Y aquí es precisamente donde Big Data puede hacer una aportación fundamental a la práctica médica ya que, por su propia idiosincrasia, Big Data no hace una selección de pacientes a los que sitúa en unas condiciones artificiales ideales, sino que se consideran todos los enfermos y sus particularidades reales, es decir, sus condiciones reales de salud y sus comportamientos reales respecto a su estilo de vida, su gestión de la enfermedad y su adherencia a los tratamientos.

Gracias a los potentes instrumentos estadísticos y de análisis de datos del mundo real, la aplicación de soluciones Big Data la manejan profesionales expertos y capaces de recorrer “la última milla” del conocimiento, eso es, capaces de construir la conclusión acertada mediante sus habilidades, conocimientos y experiencia, partiendo de la información volcada por el sistema de datos y obteniendo un estudio de investigación mucho más completo y afinado que en aproximaciones previas.

En cuanto a los colectivos especialmente vulnerables, En su informe “Health inequailities and eHealth” de 2014, el eHealth Stakeholder Group presenta a los siguientes grupos como especialmente vulnerables a la exclusión digital en salud:

Personas mayores: la falta de acceso a las TIC en salud para las personas mayores está muy ligada a su alfabetización digital. En un caso como el de los mayores habitualmente afectadas por un cierto aislamiento, el acceso y manejo de Internet puede ser potencialmente transformador en sus vidas.

Personas con discapacidad: tanto si es física como cognitiva, la accesibilidad a las TIC en salud es clave y representa una primera limitación que puede mejorar, en gran medida, las desigualdades en salud en este colectivo. Es importante que el diseño de las herramientas de salud digital tenga en cuenta estas discapacidades.

A modo de conclusión

Los expertos coinciden con dos características que definen Big Data: la enorme cantidad de información que pueden integrar estos sistemas (100%) y la importancia de que gran parte de la misma pueda proveer del mundo real (100%) serán claves para obtener mejores pautas terapéuticas y por ende, mayor eficiencia y calidad en el sistema de salud. Una mayor información y de mayor calidad permitirá prever mejor las enfermedades al entender mejor los factores que la provocan (100%) y aumentar la eficacia de las respuestas ante distintos problemas epidemiológicos (100%).

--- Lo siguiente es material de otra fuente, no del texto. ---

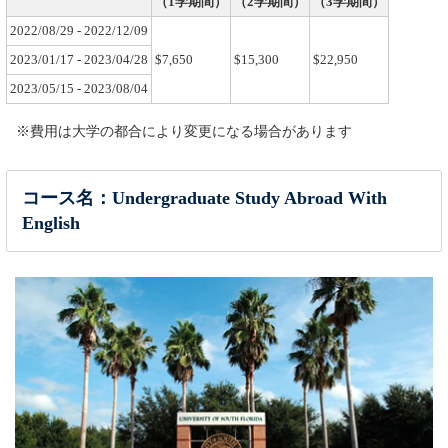
（1学期間）
（2学期間）
（3学期間）
2022/08/29 - 2022/12/09
2023/01/17 - 2023/04/28
$7,650
$15,300
$22,950
2023/05/15 - 2023/08/04
※費用は大学の都合により変更になる場合があります
コース名：Undergraduate Study Abroad With
English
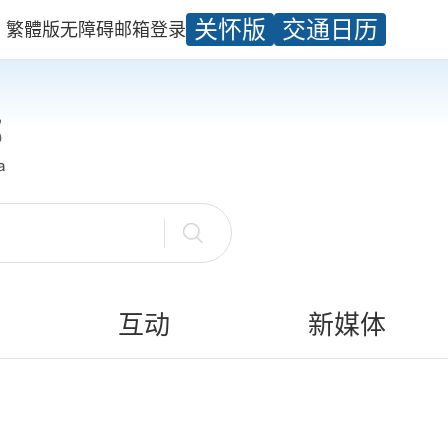
关怀版
交通日历
繁體版
无障碍
邮箱
登录
互动
新媒体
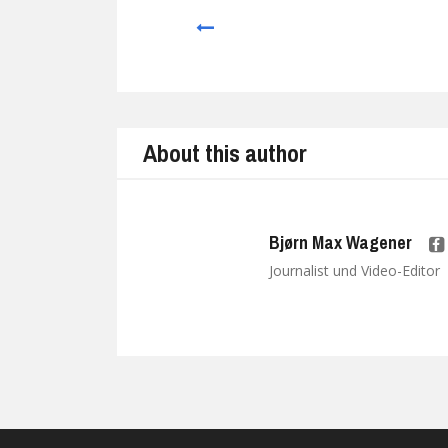
Prev
About this author
Bjørn Max Wagener
Journalist und Video-Editor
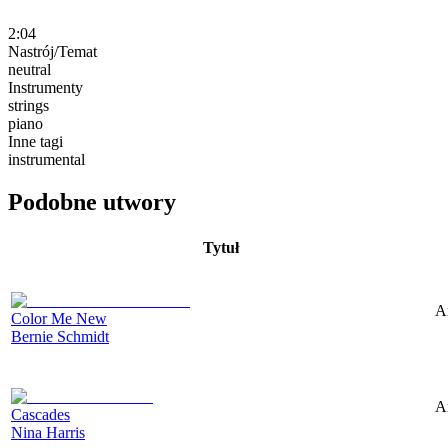
2:04
Nastrój/Temat
neutral
Instrumenty
strings
piano
Inne tagi
instrumental
Podobne utwory
Tytuł
A
Color Me New
Bernie Schmidt
A
Cascades
Nina Harris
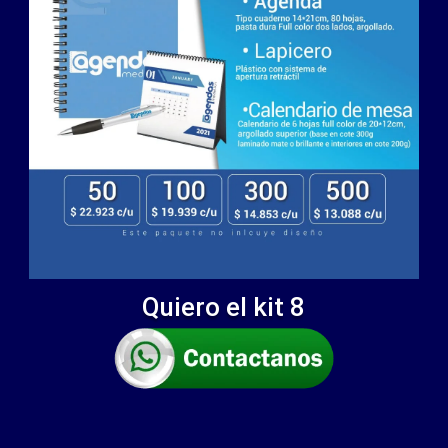
Quiero el kit 8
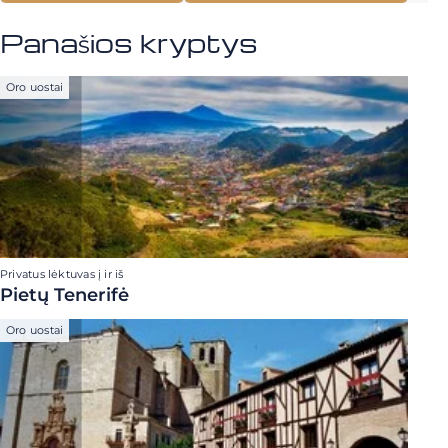
Panašios kryptys
Oro uostai
Privatus lėktuvas į ir iš
Pietų Tenerifė
Oro uostai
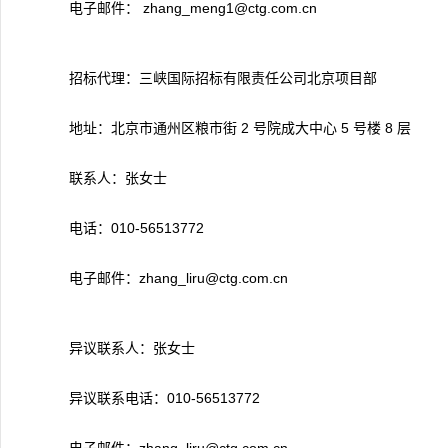
电子邮件： zhang_meng1@ctg.com.cn
招标代理：三峡国际招标有限责任公司北京项目部
地址：北京市通州区粮市街 2 号院成大中心 5 号楼 8 层
联系人：张女士
电话：010-56513772
电子邮件：zhang_liru@ctg.com.cn
异议联系人：张女士
异议联系电话：010-56513772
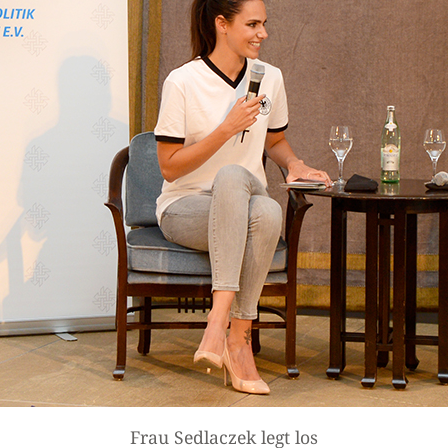
Frau Sedlaczek legt los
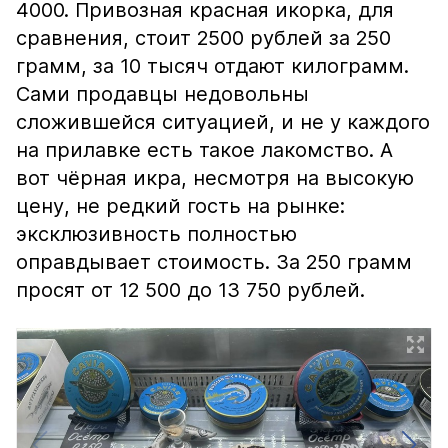
4000. Привозная красная икорка, для
сравнения, стоит 2500 рублей за 250
грамм, за 10 тысяч отдают килограмм.
Сами продавцы недовольны
сложившейся ситуацией, и не у каждого
на прилавке есть такое лакомство. А
вот чёрная икра, несмотря на высокую
цену, не редкий гость на рынке:
эксклюзивность полностью
оправдывает стоимость. За 250 грамм
просят от 12 500 до 13 750 рублей.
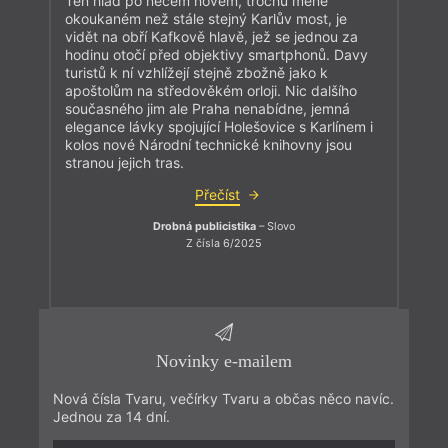
Ten hlad po něčem novém, trochu méně
okoukaném než stále stejný Karlův most, je
vidět na obří Kafkově hlavě, jež se jednou za
hodinu otočí před objektivy smartphonů. Davy
turistů k ní vzhlížejí stejně zbožně jako k
apoštolům na středověkém orloji. Nic dalšího
současného jim ale Praha nenabídne, jemná
elegance lávky spojující Holešovice s Karlínem i
kolos nové Národní technické knihovny jsou
stranou jejich tras.
Přečíst
Drobná publicistika
– Slovo
Z čísla 6/2025
Novinky e-mailem
Nová čísla Tvaru, večírky Tvaru a občas něco navíc.
Jednou za 14 dní.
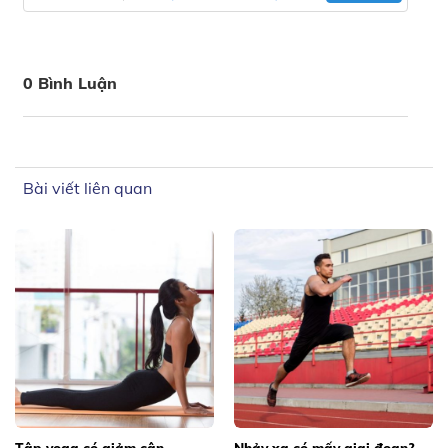
0 Bình Luận
Bài viết liên quan
Tập yoga có giảm cân
Nhảy xa có mấy giai đoạn?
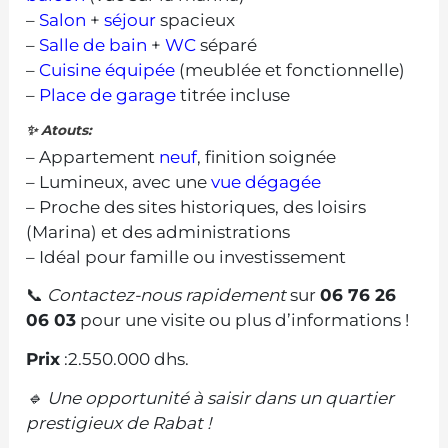
–
Salon
+
séjour
spacieux
–
Salle de bain
+
WC
séparé
–
Cuisine équipée
(meublée et fonctionnelle)
–
Place de garage
titrée incluse
✨ Atouts:
– Appartement
neuf
, finition soignée
– Lumineux, avec une
vue dégagée
– Proche des sites historiques, des loisirs
(Marina) et des administrations
– Idéal pour famille ou investissement
📞
Contactez-nous rapidement
sur
06 76 26
06 03
pour une visite ou plus d’informations !
Prix
:2.550.000 dhs.
🔹 Une opportunité à saisir dans un quartier
prestigieux de Rabat !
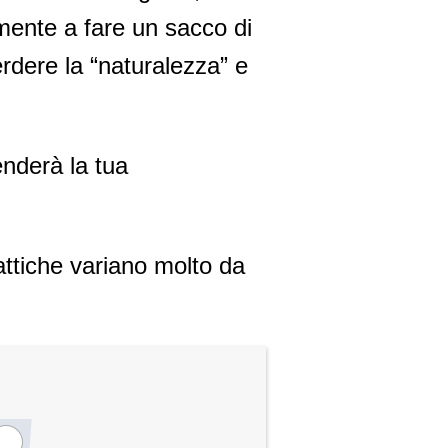
lmente a fare un sacco di
erdere la “naturalezza” e
nderà la tua
tattiche variano molto da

Los expertos coinciden en el importante papel que jugará la revolución genómica asociada al desarrollo del Big Data y como ésta permitirá que ciudadanos y  profesionales sanitarios aborden con mayor preparación las patologías una vez tengan información de su propio mapa genético y como éste le puede predisponer a determinadas enfermedades en el futuro (100%).

 

En este ámbito, el paciente ya no es persona pasiva que cede el control sobre su salud al profesional «experto» y acepta acríticamente la información e intervención que se le dispensa. El profesional de la salud también debe adaptarse a los cambios y desarrollar nuevas estrategias de comunicación con los diferentes agentes de salud que participan en el proceso. Algunas de las implicaciones más relevantes son:

 

Ya no es la única fuente de información sobre salud y enfermedad, y debe adquirir un rol de informador y orientador sobre los recursos de información expertos que manejan los pacientes.

 

Debe mostrar las habilidades comunicativas necesarias para discutir la información que aparece en la Red con el paciente, para poder orientarlo sobre qué información es fiable y cuál no lo es, para no interpretar la situación como una amenaza a su autoridad médica y negociar con el paciente el plan de intervención que más se adecúe a sus necesidades.

 

Existe el consenso en salud digital sobre el gran efecto transformador que Big Data supone para la prestación de servicios de salud. Resumiendo, algunos de los efectos más relevantes pueden ser los siguientes: Transformación de datos en conocimiento,  Mejora del aprovechamiento de la información,  Salto en la investigación clínica, Nuevos instrumentos para los profesionales de la salud, Promoción del auto cuidado de la salud.

 

Todo ello proyectado sobre campos como Genómica, Investigación Clínica, Epidemiología, Monitorización y Seguimiento de Enfermos crónicos, Operativa Clínica, Farmacología.